Community To Enterprise Migration
Most teams do not adopt AxonFlow in one step. They start in Community, prove that the control plane helps real workflows, then hit the moment where local validation is no longer enough.
This guide explains that transition in practical terms. It is written for engineers and platform teams who need to decide when to stay on Community, when to use Evaluation, and when Enterprise becomes the right operating model.
The Three Stages
Stage 1: Community
Community is the best place to:
- wire AxonFlow into one or two applications
- validate SDK calls and request flows
- test MCP connectors, policy enforcement, and orchestration
- observe the control plane locally with Prometheus and Grafana
Stage 2: Evaluation
Evaluation is the bridge from “it works on a laptop” to “we can run a serious pilot.” It raises limits and turns on selected governance features, including:
- higher policy and provider limits
- higher execution and SSE limits
- approval queues
- policy simulation
- evidence export
Stage 3: Enterprise
Enterprise becomes the right answer when the organization needs:
- portal-backed operations
- identity and provisioning
- broader enterprise connectors
- Bedrock or custom provider operations
- long retention and stronger operational guarantees
The Signals That You Have Outgrown Community
Community is usually no longer enough when one or more of these are true:
- more than two governed connector estates are needed
- your team needs more than two configured providers
- approval queues are part of the intended workflow
- a compliance or security team wants simulation and evidence, not just logs
- the platform is moving from one engineer’s project to a shared internal service
That is the moment Evaluation becomes valuable.
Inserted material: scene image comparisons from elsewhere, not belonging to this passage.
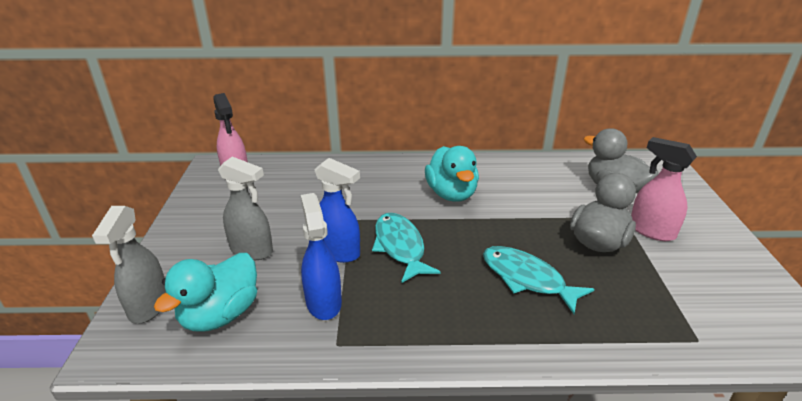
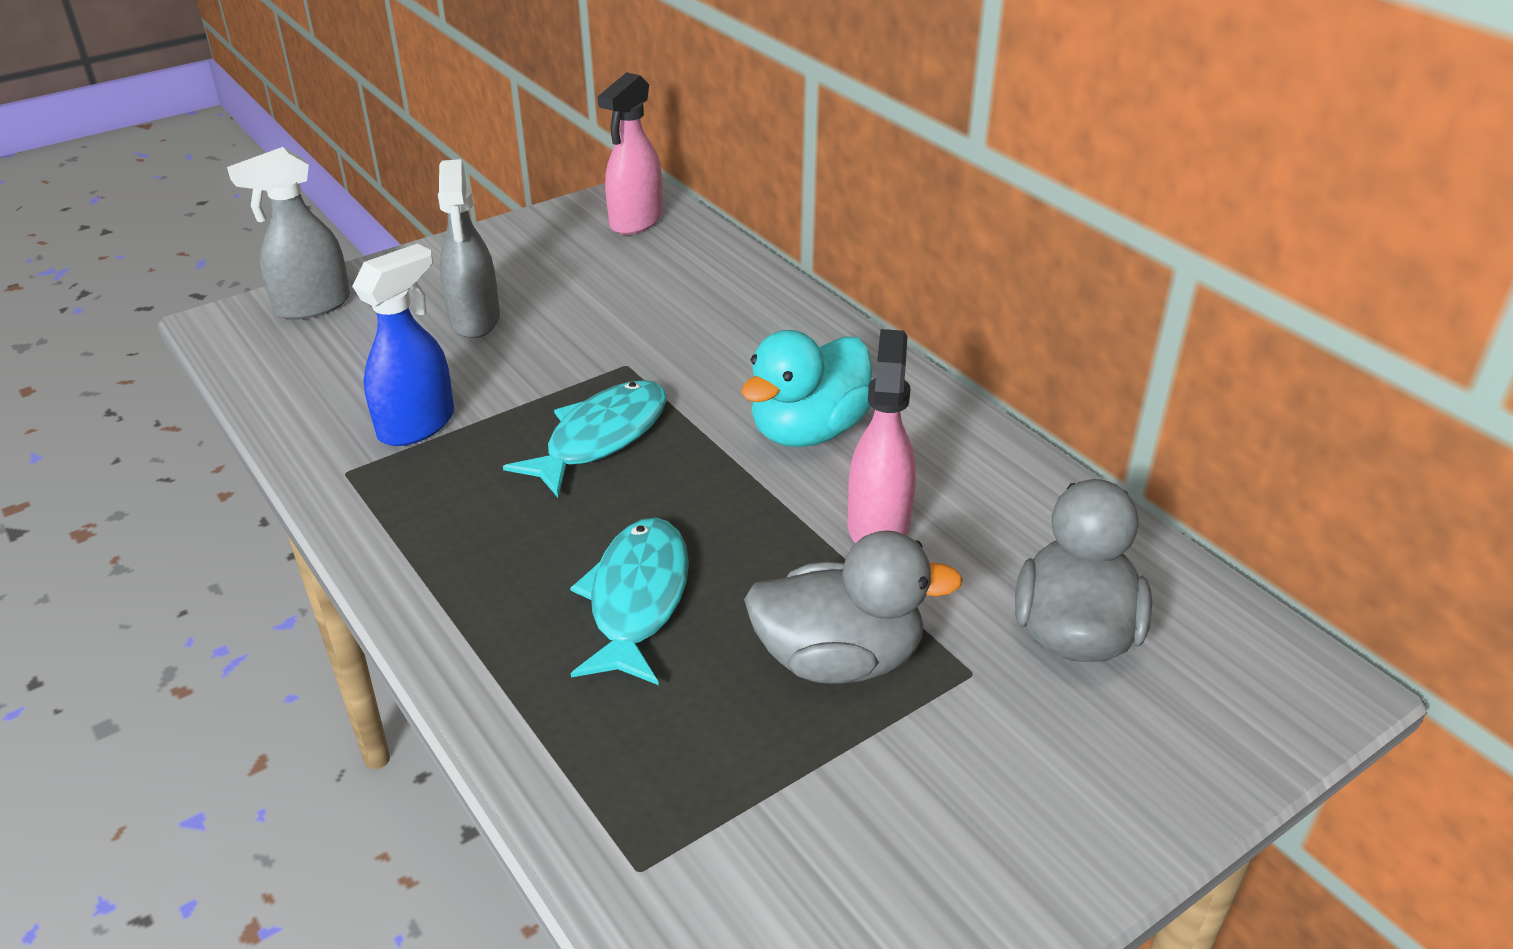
camera: 55 degrees right, 5 degrees up
turquoise duck [154,253,257,332] -> none
blue spray bottle [314,158,360,263] -> none
pink spray bottle [631,137,697,241] -> pink spray bottle moved to [848,329,916,544]

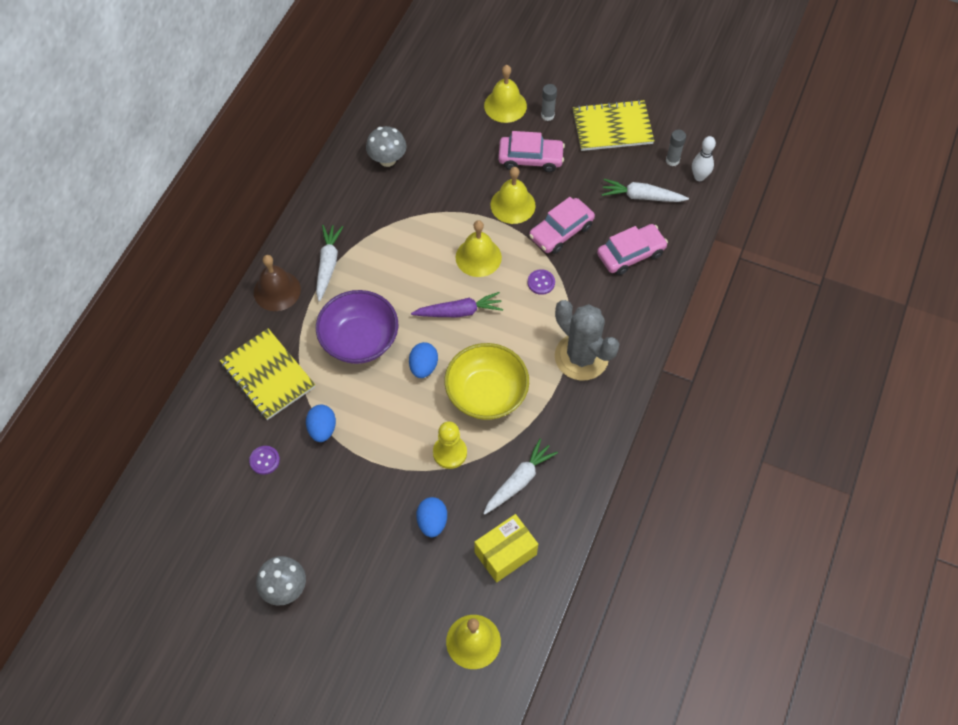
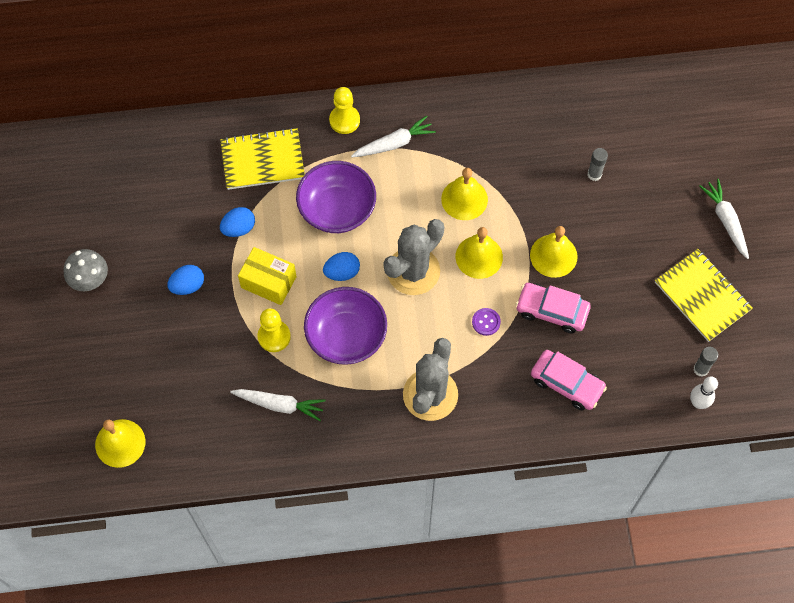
camera: 60 degrees right, 5 degrees up
yellow notebook [220,328,315,420] -> yellow notebook turned 60 degrees clockwise [220,128,305,190]
purple button [249,446,280,475] -> none
brown bell [254,255,301,311] -> yellow pawn [329,87,360,134]
grey mushroom [366,126,407,167] -> none
purple carrot [411,292,503,317] -> grey cactus [383,219,444,295]
blue egg [416,497,447,538] -> blue egg moved to [167,265,204,295]
yellow bowl [445,343,529,420] -> purple bowl [304,287,387,365]
yellow box [474,514,538,583] -> yellow box moved to [238,247,297,305]
yellow bell [484,65,527,123] -> yellow bell moved to [441,168,488,220]
pink car [498,131,565,172] -> none
grey glue stick [541,84,557,121] -> grey glue stick moved to [587,148,608,181]
white carrot [602,179,689,202] -> white carrot moved to [699,179,749,259]

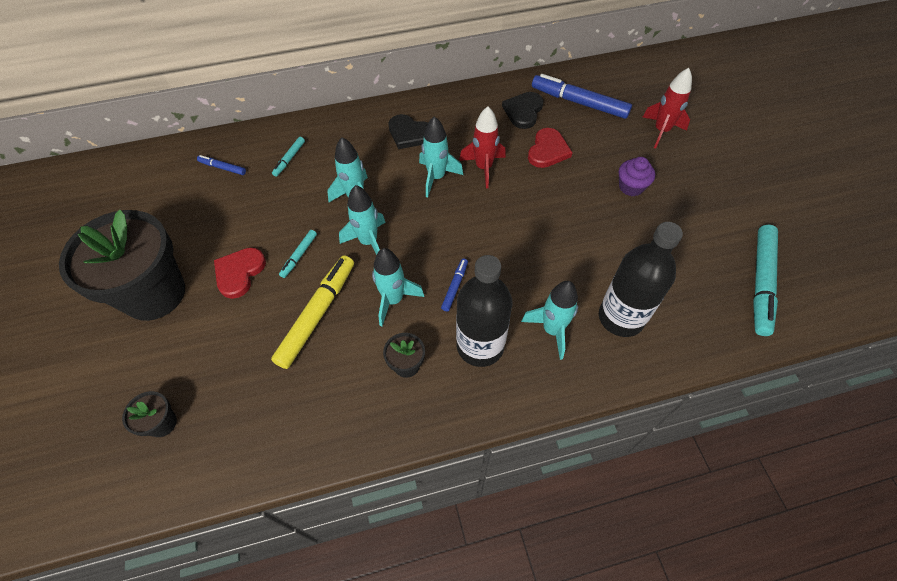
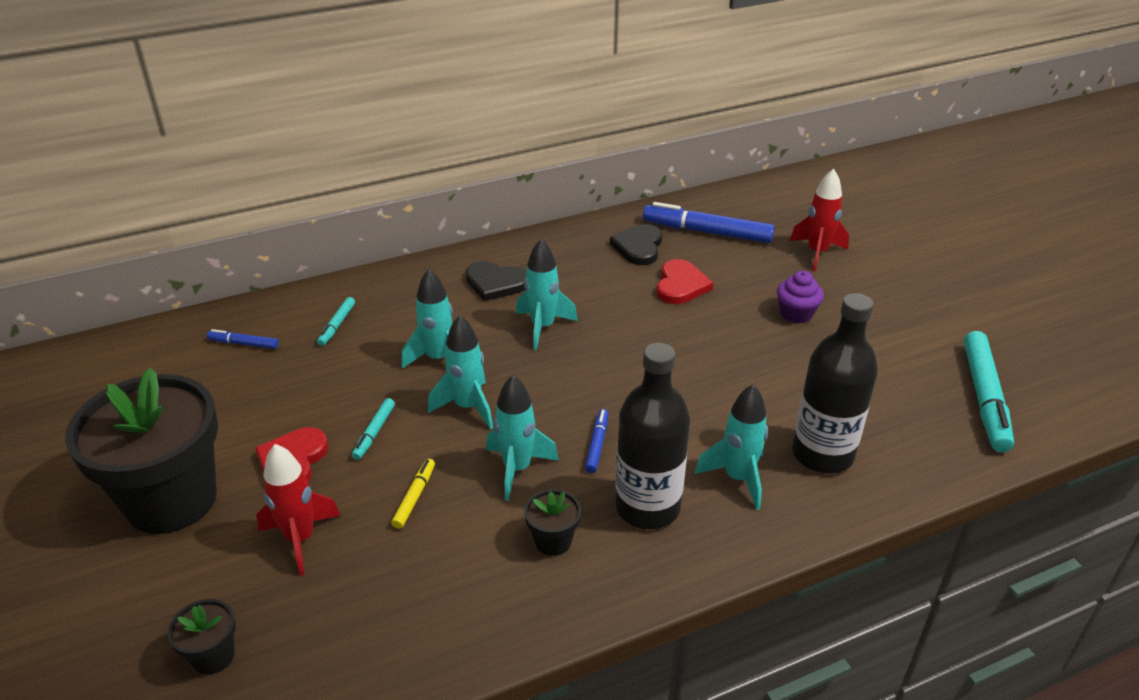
camera: 10 degrees left, 20 degrees down
yellow marker [271,255,354,369] -> yellow marker [391,459,435,529], size x0.48
red rocket [459,107,506,188] -> red rocket moved to [256,444,341,576]

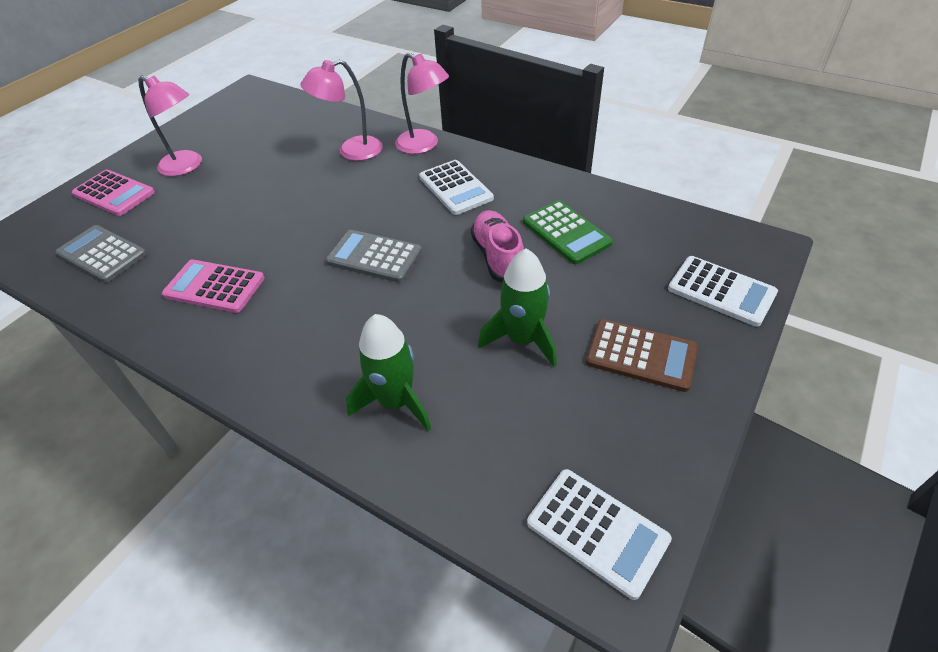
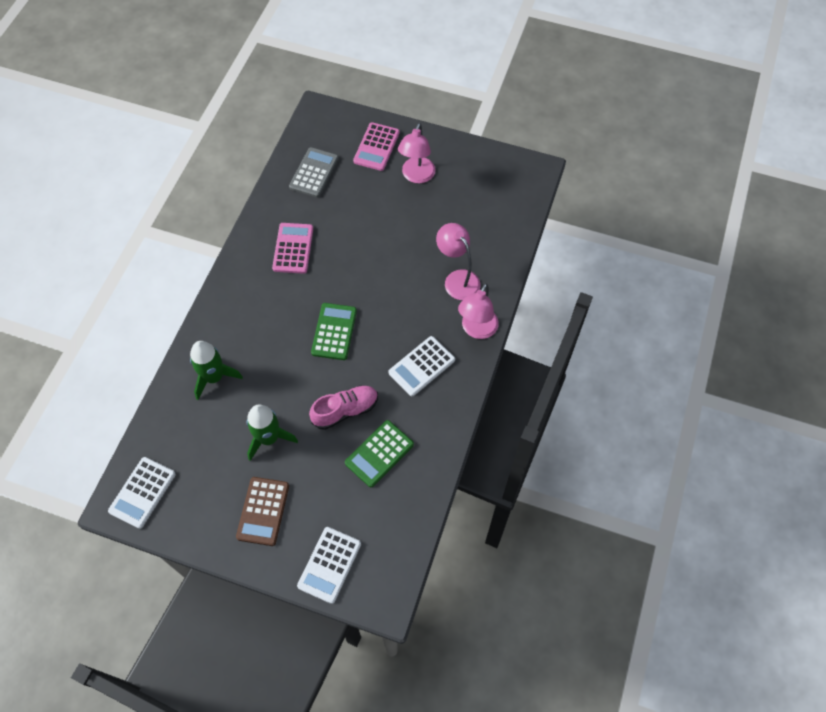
camera: 75 degrees right, 15 degrees up
grey calculator [326,230,422,282] -> green calculator [311,303,357,360]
It is not only an upsell tier. It is the tier where production-readiness validation becomes realistic.
What Changes Operationally
| Area | Community | Evaluation | Enterprise |
|---|---|---|---|
| Tenant policies | 20 | 50 | unlimited |
| Organization policies | 0 | 5 | unlimited |
| LLM providers | 2 | 3 | unlimited |
| Pending approvals | 5 | 100 | unlimited |
| Policy simulation | no | yes, limited | yes |
| Evidence export | no | yes, limited | yes |
| Protected portal workflows | no | no | yes |
| HITL approval queue | no (blocks, no queue) | yes, 24h expiry, 100 pending | yes, unlimited |
| Identity and SCIM | no | no | yes |
A Practical Migration Pattern
Community to Evaluation
Move to Evaluation when the engineering team needs to prove:
- approval-driven workflows actually work end to end
- governance changes can be simulated before rollout
- the control plane still behaves well under a more realistic workload
This is usually the step that helps an engineer make the internal case for broader adoption.
Evaluation to Enterprise
Move to Enterprise when the platform is no longer only an engineering experiment and becomes part of a real operating model:
- shared across teams
- connected to identity systems
- expected to satisfy procurement and compliance review
- expected to support broader connectors and provider operations
What Senior Engineers Usually Need To Tell Their Stakeholders
At large organizations, the internal conversation is rarely “does the tool exist?” It is usually:
- can we operate it responsibly?
- can security review it?
- can multiple teams share it?
- can we route real business workflows through it without ad hoc glue?
Community proves the developer value. Evaluation proves production-readiness potential. Enterprise proves organizational fit.